Using Graylog's Rest API

Lately I’ve been working on setting up a logging stack consisting of the ELG components - that is, ElasticSearch, Logstash, and Graylog. Obviously we’re doing automated installs of everything, but in the case of Graylog it turned out that the easiest way to configure most of the components was to do calls to Graylog’s own API.

In the Graylog UI, the API can be found at System / Nodes and then clicking on the API browser button for any of your nodes. This takes you to the Swagger API browser, where you can click on various API endpoints to see what the options are and how to call them. The API needs authentication because here you can do all of the operations, dangerous or not.

Not everything is fully documented, so a bit of creativity is helpful - try doing some manualy changes, seeing what you did with a GET and then feeding it back in with a POST.

Here are a handful of API calls that we needed to do to set Graylog up with a generic message stream, and with some basic users, roles, and LDAP authetication.

Set up a stream to handle all incoming messages

To capture all messages we’ll filter on timestamp exists, assuming that all valid messages will have a timestamp.

It’s not immediately obvious from the API browser what the contents of rules should be, but with a bit of reverse engineering it turns out that “type: 5” means the field exists.

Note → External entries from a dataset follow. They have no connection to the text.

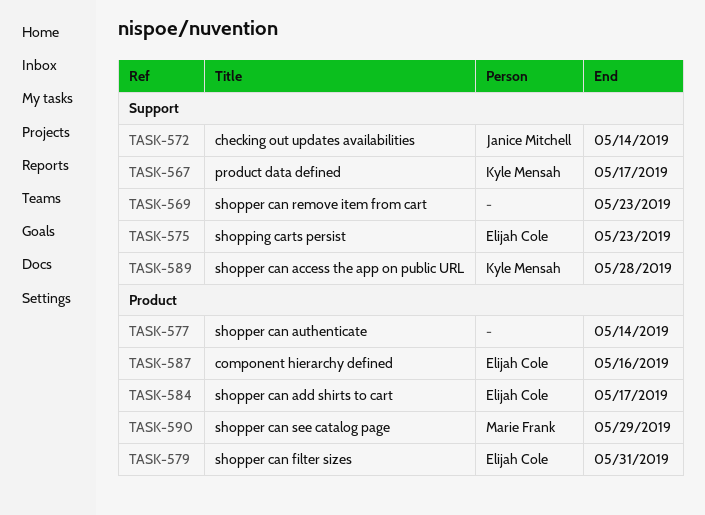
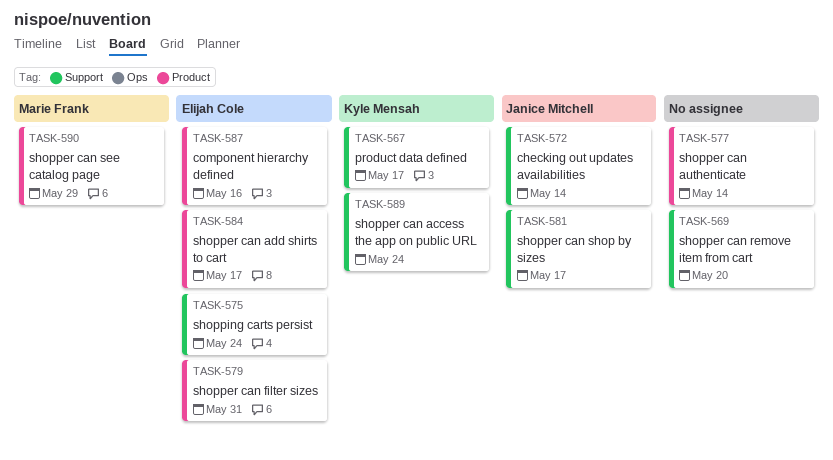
TASK-569, due: May 23 -> May 20
TASK-575, due: May 23 -> May 24
TASK-581: none -> present
TASK-589, due: May 28 -> May 24

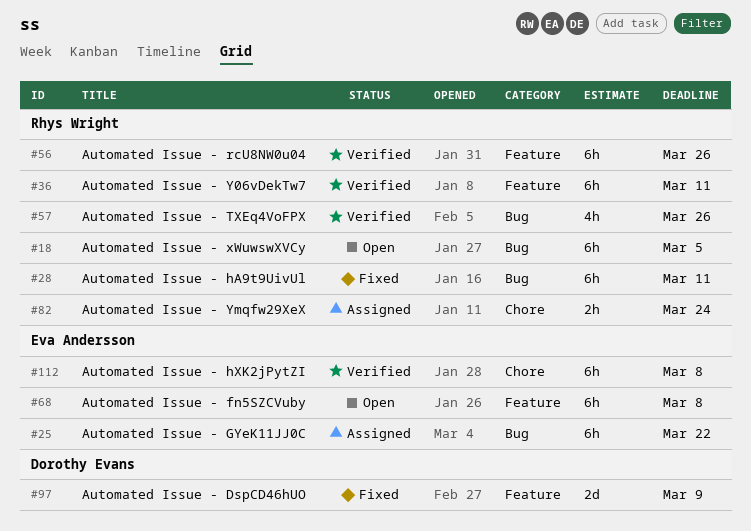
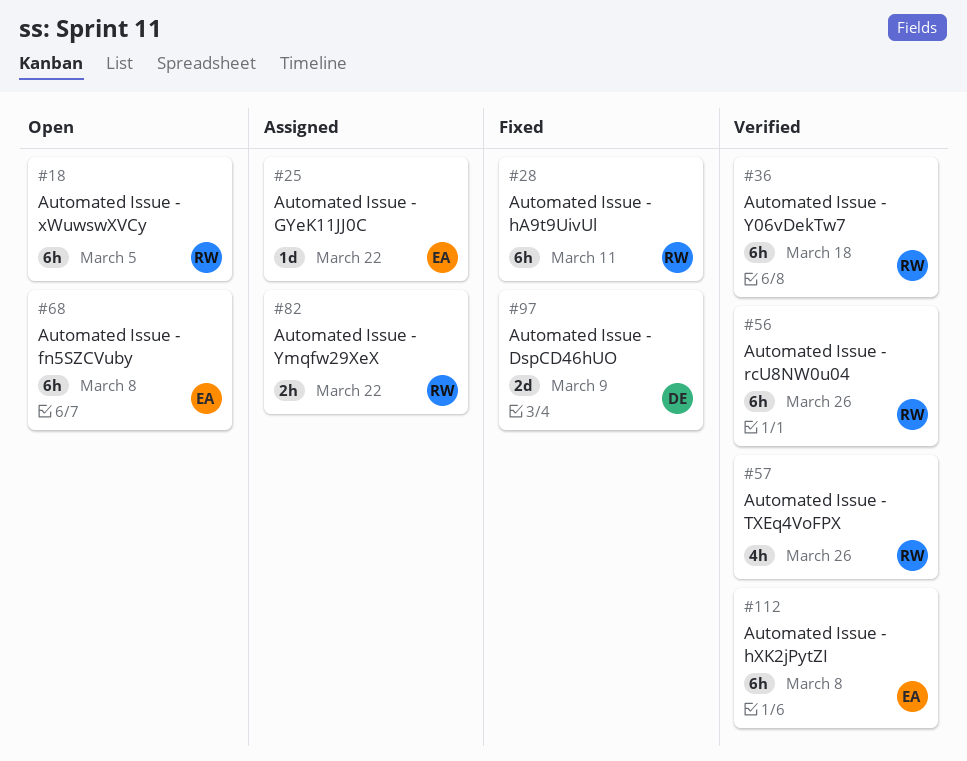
#25, estimate: 6h -> 1d
#36, due: Mar 11 -> Mar 18
#82, due: Mar 24 -> Mar 22

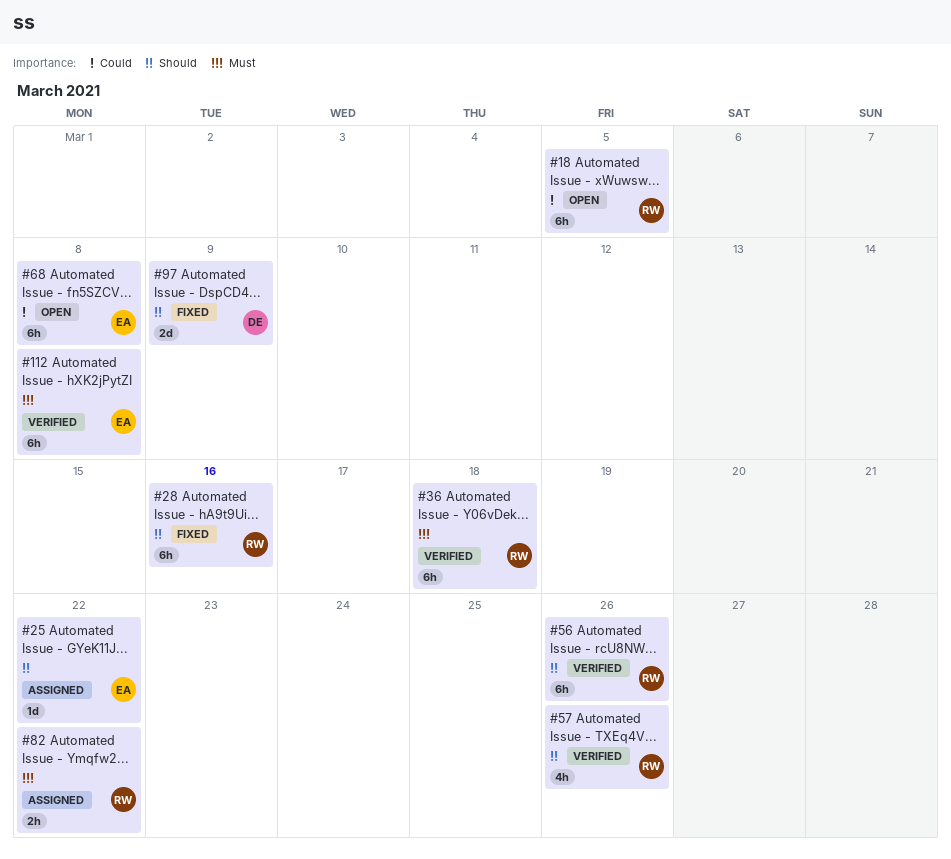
#28, due: Mar 11 -> Mar 16

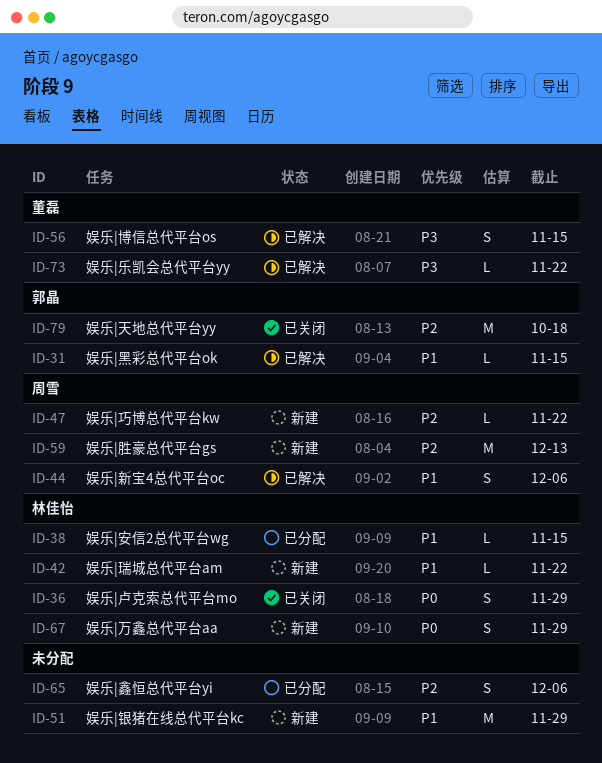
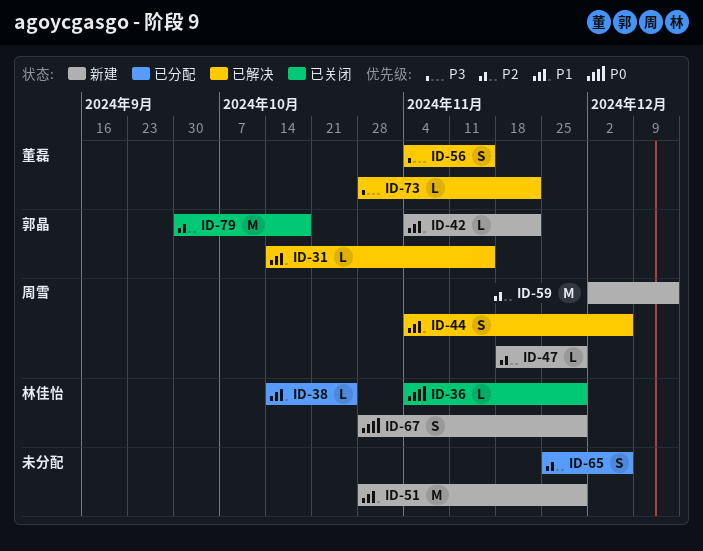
ID-36, estimate: S -> L
ID-38, due: Nov 15 -> Oct 25
ID-42, owner: 林佳怡 -> 郭晶
ID-47, due: Nov 22 -> Nov 29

The “value: 1” field is required by the API call, but really it’s a relic of the other sorts of filters - if we were matching on a string or a regex, the value field is where it would go. Here we’re not matching on anything so we just need a placeholder value.

POST /streams
{
  "title": "All messages",
  "description": "All messages are routed here",
  "matching_type": "OR"
  "rules": [
    {
      "field": "timestamp",
      "type": 5,
      "value": "1",
      "inverted": false
    }
  ],
  "content_pack": null,
}

Create a simple user

We’re going to set up LDAP shortly, but there might be cases where you want to install a single user either as a test case while you’re just getting going, or for a machine user. Here we install a user who only has permissions to read metrics so that we can hook this up to Prometheus for monitoring.

POST /users
{
  "username": "metrics",
  "password": "metricsuserpassword",
  "email": "metrics@example.com",
  "full_name": "Queen Metrics",
  "permissions": [
    "metrics:read"
  ],
  "timezone": "UTC"
}

Create a user role

Graylog comes with just a couple of roles pre-configured, Admin and Reader. To create something in-between, we’ll create a Developer role with enough permissions to do fun stuff but not destroy the world.

POST /roles
{
  "name": "Developer",
  "description": "Developer role",
  "permissions": [
    "streams:read",
    "streams:edit:*",
    "streams:create",
    "dashboards:read",
    "dashboards:edit:*",
    "dashboards:create"
  ],
  "read_only": false
}

Set up LDAP

For all that this has the most variables to set, this is otherwise straightforwards. If you’re having a lot of trouble it’s often easier to experiment in the UI and then do a GET to the rest API to retrieve a working config.

PUT /system/ldap/settings
{
  "enabled": true,
  "system_username": "cn=ldapadapter,ou=users,dc=mydc",
  "system_password": "password",
  "ldap_uri": "ldap://example.com:10389/",
  "use_start_tls": false,
  "trust_all_certificates": false,
  "active_directory": false,
  "search_base": "ou=users,dc=mydc",
  "search_pattern": "(&(objectClass=inetOrgPerson)(uid={0}))",
  "display_name_attribute": "cn",
  "default_group": "Reader",
  "group_mapping": {},
  "group_search_base": "",
  "group_id_attribute": "",
  "additional_default_groups": [
    "Developer"
  ],
  "group_search_pattern": ""
}

Profit

There are many, many more endpoints to explore, these were just a few basics to get off the ground.